Supplementary Materials
Data Availability Statement
To enable the easy usage of our data, we created custom data tracks and sessions for the Integrated Genomics Viewer (IGV, (Robinson et al. 2011; Thorvaldsdottir, Robinson and Mesirov 2013)), which can be found in the Supplementary information. After downloading the IGV from http://software.broadinstitute.org/software/igv/home, first the CEN.PK113-7D genome file (“CEN.PK113-7D.genome” part of the zipped Supplementary data file S1) has to be loaded via “Genomes” -> “Load Genome from File…” menu in IGV. After that, it is possible to load the session file for either the raw CAGE reads (“IGV_session_RawData.xml”, part of the zipped Supplementary data file S2) or the normalized CAGE reads (“IGV_session_NormData.xml”, part of the zipped Supplementary data file S3) using the “File” -> “Open Session…” menu.

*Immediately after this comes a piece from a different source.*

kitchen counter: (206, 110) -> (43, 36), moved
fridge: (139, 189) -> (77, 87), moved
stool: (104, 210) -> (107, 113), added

After loading the session, a screen similar to the one shown in Figure 1A-D will be visible. For each condition, there are two tracks, one for reads on the plus strand and one for reads on the minus strand of the genome (labeled “_plus” and “_minus” respectively). In addition there are three different annotation tracks. The first one, labeled “ClusterAnnotations.bed”, will show each cluster with the full width, while the second one, labeled “ClusterAnnotationsDomTSS.bed”, will only show the position of the strongest TSS in each cluster. Both of these tracks include information about the cluster ID, and to which gene the cluster is annotated to (if any). For each gene, the strongest cluster is labeled as “(DomCluster)”. A third annotation track called “Gene” displays the blast based gene annotations for the CEN.PK113-7D genome.